Good luck as you and your family work through these difficult transitions.


Wednesday, July 2, 2008

When Experts Disagree

by Marie S. Paxson

If you’ve been following CHADD’s recent blog entries, you are aware of the recent attention paid to the American Heart Association’s recommendation that children and adolescents using medication to treat AD/HD should consider getting an EKG to rule out a rare but serious heart defect. Others in the medical field felt that this recommendation was too assertive and that a physical exam and detailed medical history would suffice. Both sides of the issue agree that a registry should be set up so that there is firm data on exactly how many people are affected when AD/HD medication is used by those with an undiagnosed heart defect.

So as an individual or family member affected by AD/HD where does this leave you? (spoiler alert - I have no answers to this question). The standard advice is to check with your physician. But will he/she know? What is his/her background and training for patients with AD/HD? The answer may vary, but most likely they received significant training on heart function, so that is reassuring.

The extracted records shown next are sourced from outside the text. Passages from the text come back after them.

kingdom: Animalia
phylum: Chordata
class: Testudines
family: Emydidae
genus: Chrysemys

By now, you have probably experienced other times in your life when experts disagreed. In my family of four, for example, at one time we had two psychologists, a psychiatrist, a pediatrician, and a family doctor helping us with AD/HD-related issues. It didn’t happen often, but there were times when these trusted individuals weren’t on the same page about how to address some of our family’s issues.(Let’s face it, five people can’t agree on pizza toppings, let alone something this complex). Sometimes I could tell by their body language that they weren’t onboard with the other team members, other times they flat-out told us they didn’t see the value in following the other expert’s recommendation.

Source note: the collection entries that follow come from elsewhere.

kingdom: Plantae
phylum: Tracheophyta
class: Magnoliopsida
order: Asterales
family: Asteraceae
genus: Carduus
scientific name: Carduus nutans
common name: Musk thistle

But I recall the words of my psychologist: “Marie, your family is not a do-it-yourself project!” and she encouraged me to assemble a supportive, knowledgeable team to help with this journey into the unknown. I have to admit my first thoughts upon hearing this were “We can’t be that bad, can we?” But then I realized that no one would have THIS many professionals on her speed-dial if things were going smoothly.

I guess it is a fact of life that those whose opinions we value won’t always agree with each other. So here is what I do when this situation causes confusion for me. I ask myself some questions: will anything negative happen if I take the time to sort things out for a bit? Sometimes new information and facts surface and that will help me make a better decision. Am I catastrophizing – are my concerns reasonable or am I projecting future doom? I learned to catastrophize after so many things went WRONG. Now at least, I recognize when I’m in that zone. Is there any partial action I could take that might be helpful? Is one piece of advice easier to follow than the others? I check with others who are going through a similar situation to get their opinions. And lastly, is anything about this keeping me awake at night? If so, that is what I address quickly.

While professionals will disagree, one question you should ask any physician you are considering – are you familiar with and do you practice the AD/HD evidence-based guidelines published by the American Academy of Pediatrics and American Academy of Child and Adolescent Psychiatry? At least you can determine their initial understanding of the diagnosis and treatment standards within the medical profession.

Looking for physician guidelines on the treatment of adult AD/HD? (The American Heart Association EKG recommendation pertains to children and teens.) Stay tuned—CHADD’s Professional Advisory Board will be reviewing current guidelines and we will have more information on this in the future.

Marie S. Paxson

Marie S. Paxson is the president of CHADD.